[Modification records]

-- Opening Marker --

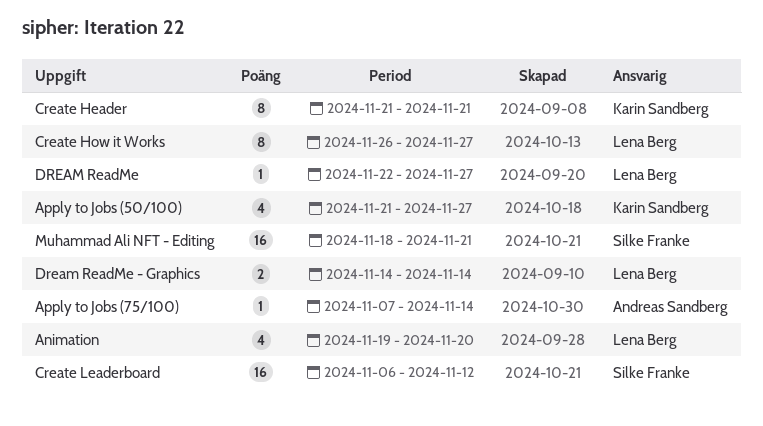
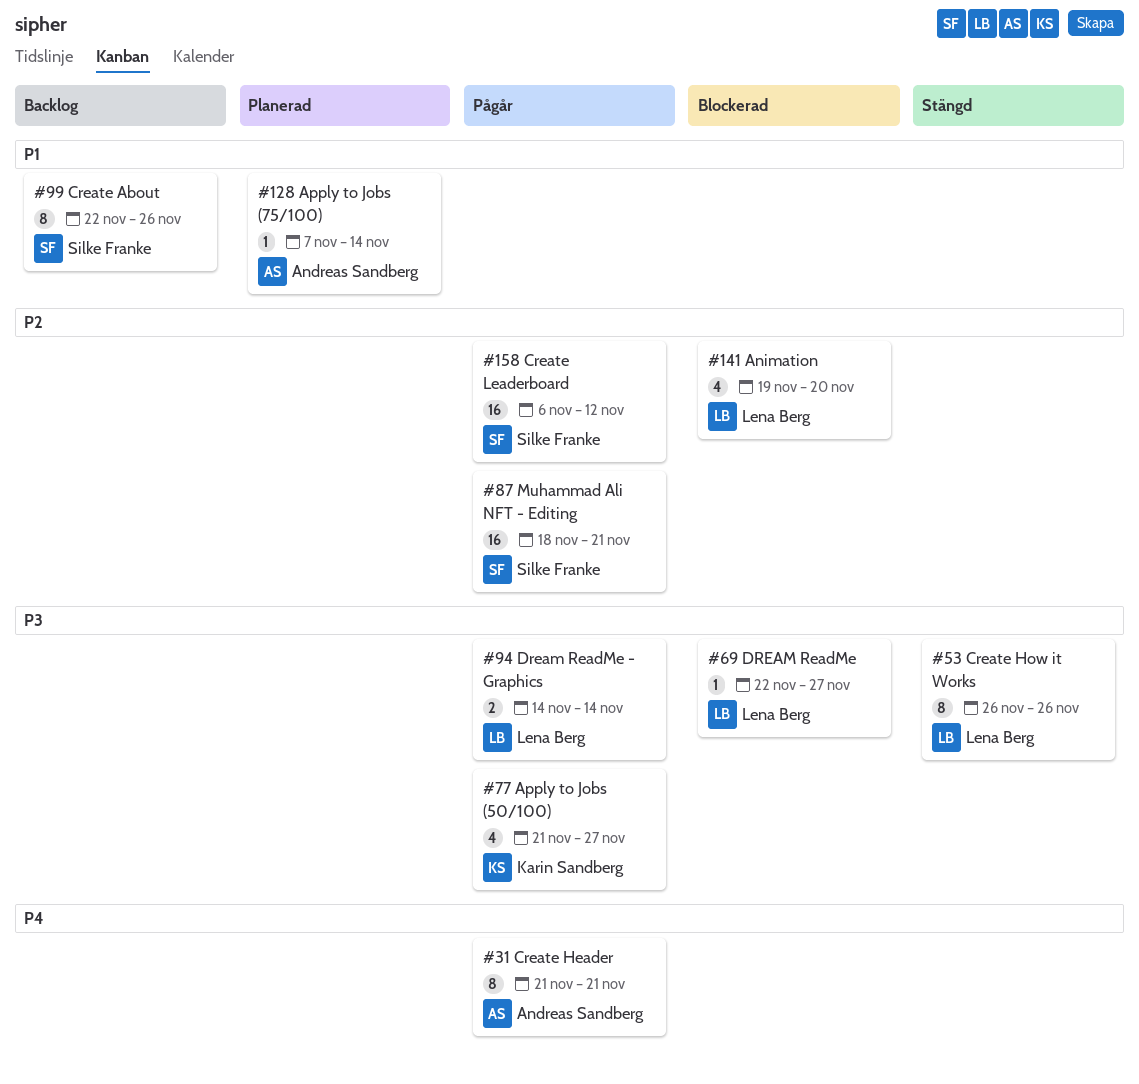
Create About: none -> present
Create Header, owner: Karin Sandberg -> Andreas Sandberg
Create How it Works, due: Nov 27 -> Nov 26

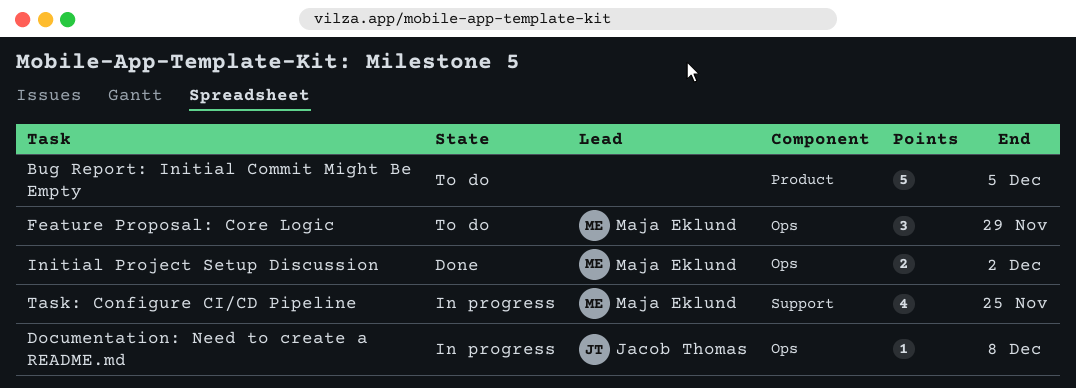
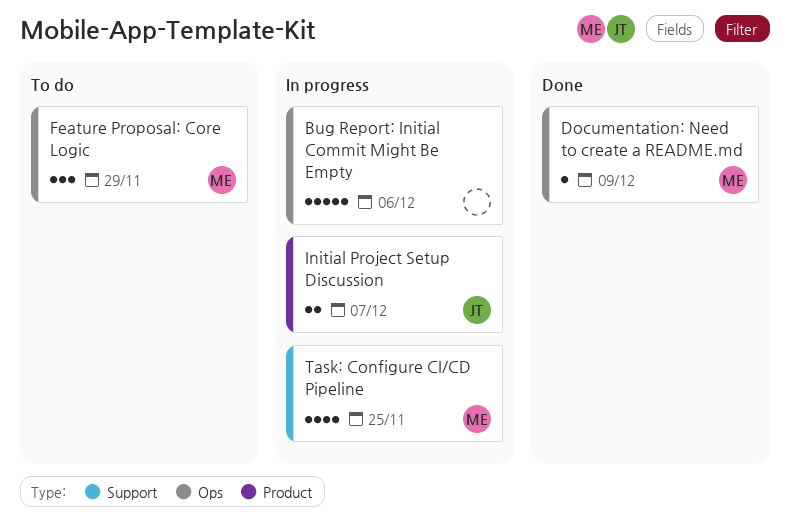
Bug Report: Initial Commit Might Be Empty, status: To do -> In progress
Bug Report: Initial Commit Might Be Empty, label: Product -> Ops
Bug Report: Initial Commit Might Be Empty, due: Dec 5 -> Dec 6
Documentation: Need to create a README.md, status: In progress -> Done
Documentation: Need to create a README.md, owner: Jacob Thomas -> Maja Eklund
Documentation: Need to create a README.md, due: Dec 8 -> Dec 9
Initial Project Setup Discussion, status: Done -> In progress
Initial Project Setup Discussion, owner: Maja Eklund -> Jacob Thomas
Initial Project Setup Discussion, label: Ops -> Product
Initial Project Setup Discussion, due: Dec 2 -> Dec 7

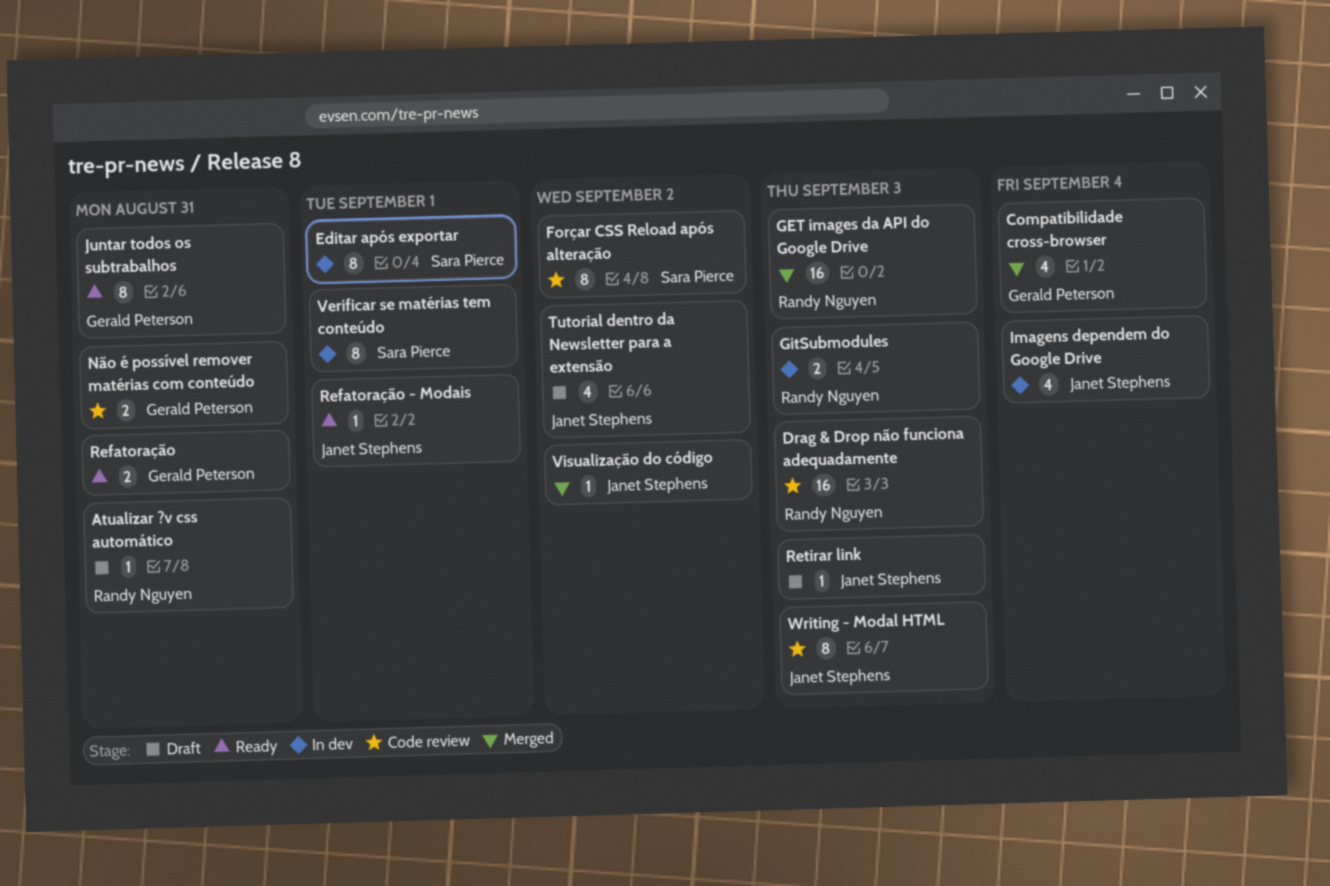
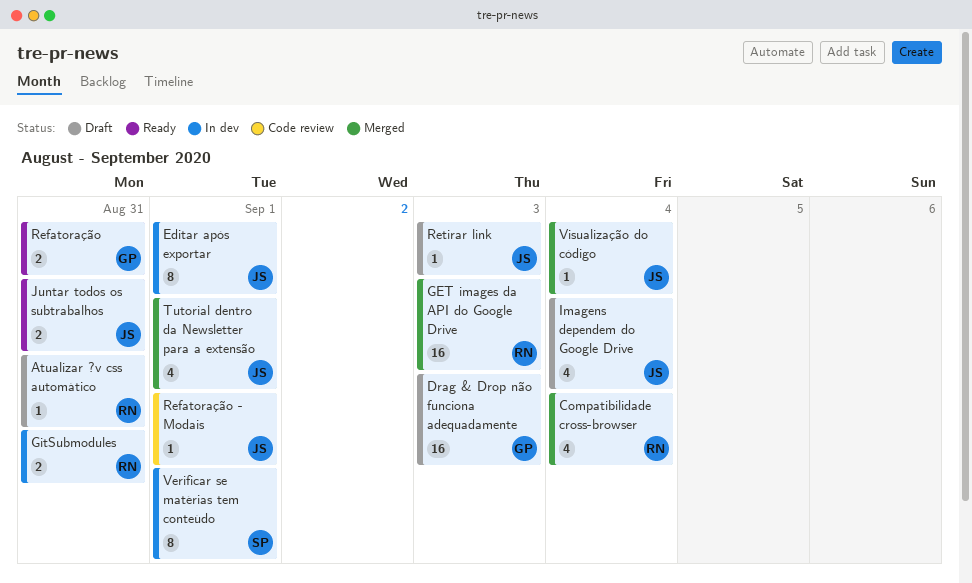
Compatibilidade cross-browser, owner: Gerald Peterson -> Randy Nguyen
Drag & Drop não funciona adequadamente, status: Code review -> Draft
Drag & Drop não funciona adequadamente, owner: Randy Nguyen -> Gerald Peterson
Editar após exportar, owner: Sara Pierce -> Janet Stephens
Forçar CSS Reload após alteração: present -> none
GitSubmodules, due: Sep 3 -> Aug 31
Imagens dependem do Google Drive, status: In dev -> Draft
Juntar todos os subtrabalhos, owner: Gerald Peterson -> Janet Stephens
Juntar todos os subtrabalhos, estimate: 8 -> 2
Não é possível remover matérias com conteúdo: present -> none
Refatoração - Modais, status: Ready -> Code review
Tutorial dentro da Newsletter para a extensão, status: Draft -> Merged
Tutorial dentro da Newsletter para a extensão, due: Sep 2 -> Sep 1
Visualização do código, due: Sep 2 -> Sep 4
Writing - Modal HTML: present -> none

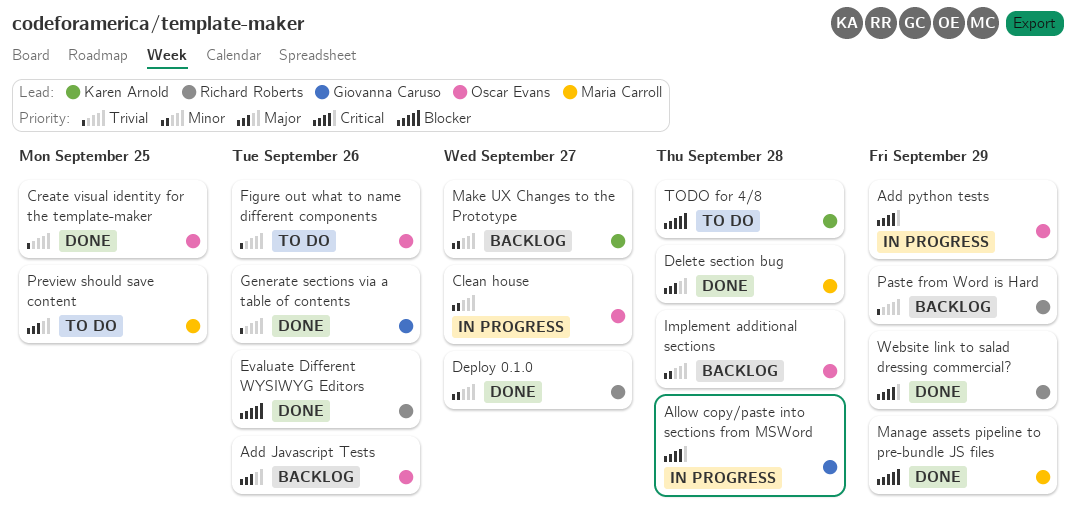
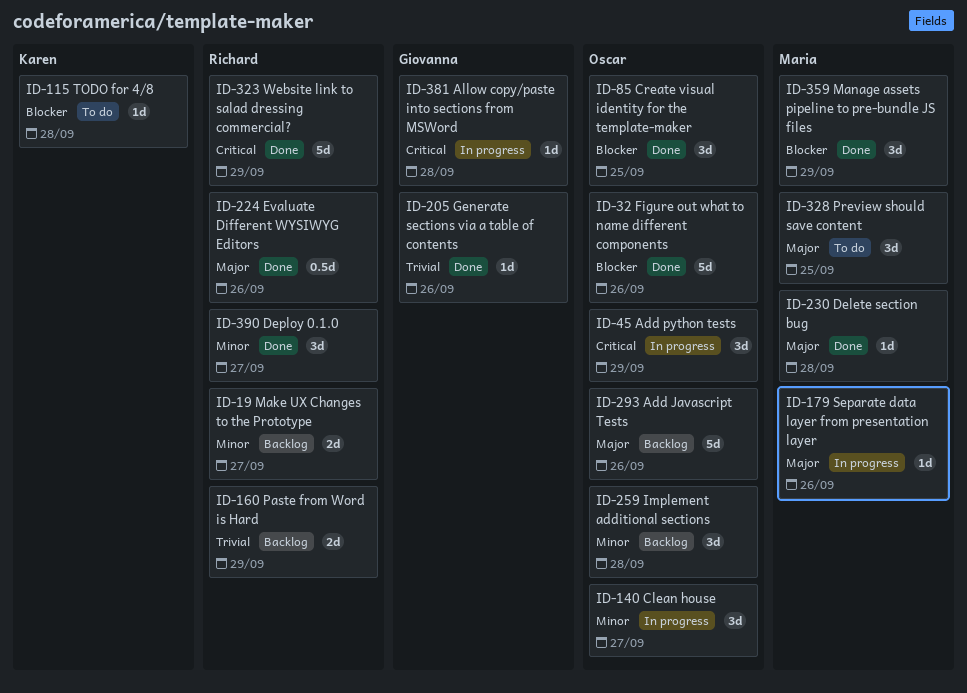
Create visual identity for the template-maker, priority: Trivial -> Blocker
Evaluate Different WYSIWYG Editors, priority: Blocker -> Major
Figure out what to name different components, status: To do -> Done
Figure out what to name different components, priority: Trivial -> Blocker
Make UX Changes to the Prototype, owner: Karen Arnold -> Richard Roberts
Separate data layer from presentation layer: none -> present

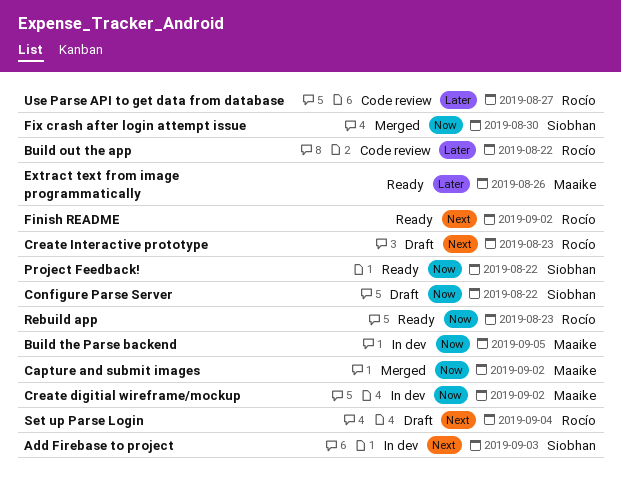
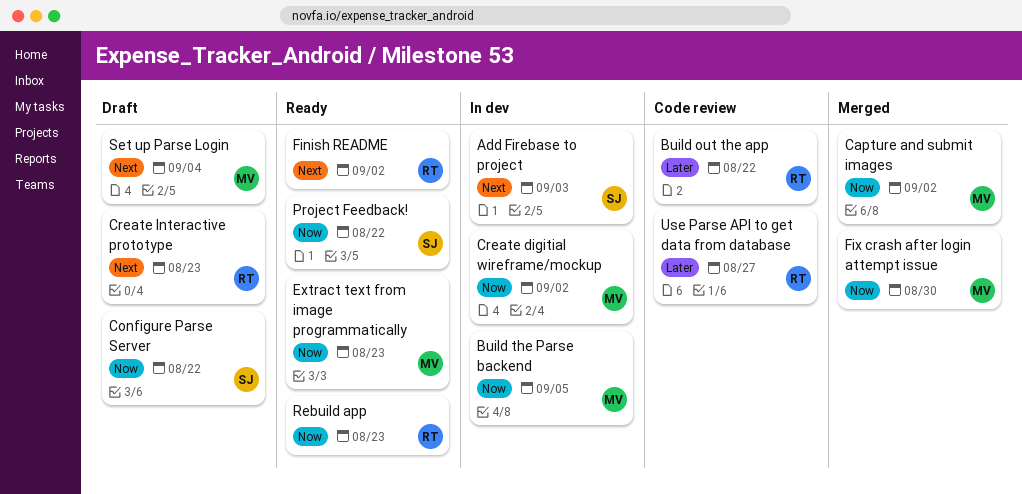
Extract text from image programmatically, priority: Later -> Now
Extract text from image programmatically, due: Aug 26 -> Aug 23
Fix crash after login attempt issue, owner: Siobhan -> Maaike
Set up Parse Login, owner: Rocío -> Maaike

-- Closing Marker --

● **Your objective**
The stretch to restate runs from the line above containing "Create Header, owner: Karin" through the line containing "Drag & Drop não funciona adequadamente, status: Code". Copy it word for word, ends included, without pictures.

● **Output of the task**
Create Header, owner: Karin Sandberg -> Andreas Sandberg
Create How it Works, due: Nov 27 -> Nov 26

Bug Report: Initial Commit Might Be Empty, status: To do -> In progress
Bug Report: Initial Commit Might Be Empty, label: Product -> Ops
Bug Report: Initial Commit Might Be Empty, due: Dec 5 -> Dec 6
Documentation: Need to create a README.md, status: In progress -> Done
Documentation: Need to create a README.md, owner: Jacob Thomas -> Maja Eklund
Documentation: Need to create a README.md, due: Dec 8 -> Dec 9
Initial Project Setup Discussion, status: Done -> In progress
Initial Project Setup Discussion, owner: Maja Eklund -> Jacob Thomas
Initial Project Setup Discussion, label: Ops -> Product
Initial Project Setup Discussion, due: Dec 2 -> Dec 7

Compatibilidade cross-browser, owner: Gerald Peterson -> Randy Nguyen
Drag & Drop não funciona adequadamente, status: Code review -> Draft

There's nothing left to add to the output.